Ejaan merupakan hal yang sangat penting di dalam pemakaian bahasa terutama
dalam ragam bahasa tulis. Yang dimaksudkan dengan ejaan sendiri adalah hal-hal yang
mencakup penulisan huruf, penulisan kata, termasuk singkatan, akronim, angka dan
lambang bilangan serta penggunaan tanda baca. Oleh karena itu, kita memerlukan ejaan
untuk membantu memperjelas komunikasi yang di sampaikan secara tertulis.
Dalam beberapa kurun waktu ini, Indonesia mengalami beberapa perubahan ejaan.
Sebelum EYD diresmikan pada tanggal 16 agustus 1972, Indonesia telah menggunakan
beberapa ejaan. Awalnya menggunakan Ejaan Van Ophuysen, lalu Ejaan Republik ( Ejaan
Soewandi ), Ejaan Pembaharuan, Ejaan Baru/Lembaga Bahasa dan Kesusastraan (LBK),
Ejaan Yang Disempurnakan (EYD), baru kemudian Ejaan Bahasa Indonesia (EBI) diresmikan
sampai sekarang ini. Dalam hubungannya dengan pembakuan bahasa, ejaan mempunyai
fungsi yang penting yaitu : sebagai landasan pembakuan tata bahasa, kosa kata dan
peristilahan, serta sebagai alat penyaring masuknya unsur-unsur bahasa lain kedalam
bahasa Indonesia. Mengingat pentingnya fungsi itu pembakuan ejaan perlu di capai
terlebih dahulu agar dapat menunjang pembakuan aspek kebahasaan lain.
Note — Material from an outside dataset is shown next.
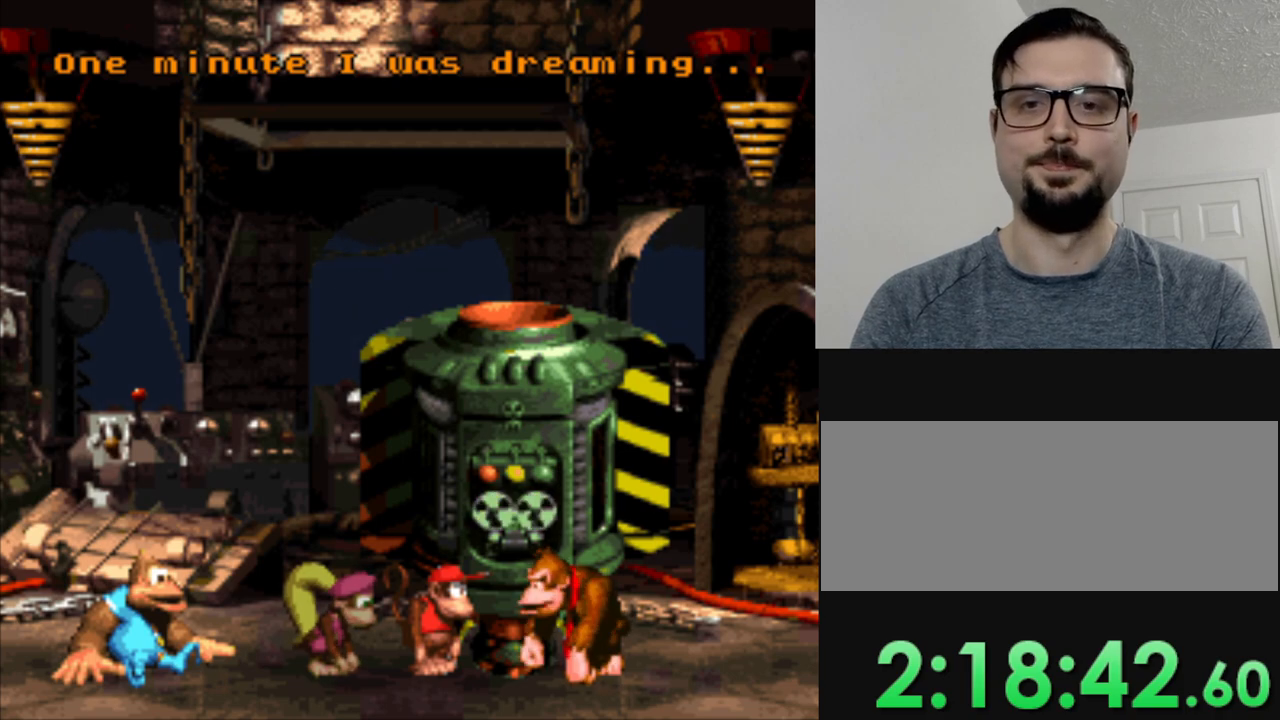
{"buttons": [], "events": [[134, "B", "up"], [301, "B", "down"], [417, "B", "up"]]}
Namun, bukan
berarti kita harus menggunakan bahasa Indonesia sesuai dengan ejaan melainkan kita
boleh menggunakan bahasa yang tidak baku/bahasa percakapan yang tidak formal.
Karena sebenarnya penggunaan bahasa pada dasarnya digunakan sesuai dengan situasi
pemakaian.

1. Pengertian Ejaan
Ejaan dapat ditinjau dari dua segi, yaitu segi khusus dan segi umum, secara khusus
ejaan dapat diartikan sebagai pelambangan bunyi-bunyi bahasa dengan huruf, baik
berupa huruf demi huruf maupun huruf yang telah disusun menjadi kata, kelompok kata
atau kalimat.
Secara umum, ejaan berarti keseluruhan ketentuan yang mengatur pelambangan
bunyi bahasa, termasuk pemisahan dan penggabungannya yang dilengkapi pula dengan
penggunaan tanda baca.
Dari keterangan tersebut, kita dapat menyimpulkan bahwa ejaan merupakan hal-hal
mencakup penulisan huruf, penulisan kata, termasuk singkatan, akronim, angka dan
lambang bilangan, serta penggunaan tanda baca. Selain itu, juga tentang pelafalan dan
peraturan dalam penyerapan unsur asing.

2. Fungsi Ejaan
Dalam kaitannya dengan pembakuan bahasa, baik yang menyangkut  pembakuan
tata bahasa maupun kosakata dan peristilahan, ejaan mempunyai fungsi yang sangat
penting. Fungsi tersebut antara lain sebagai berikut :
a. Sebagai landasan pembakuan tata bahasa
b. Sebagai landasan pembakuan kosakata dan peristilahan, serta
c. Alat penyaring masuknya unsur-unsur bahasa lain ke dalam bahasa Indonesia. Di
samping ketiga fungsi yang telah disebutkan diatas, ejaan sebenarnya juga mempunyai
fungsi yang lain. Secara praktis, ejaan berfungsi untuk membantu pemahaman pembaca
di dalam mencerna informasi yang disampaikan secara tertulis.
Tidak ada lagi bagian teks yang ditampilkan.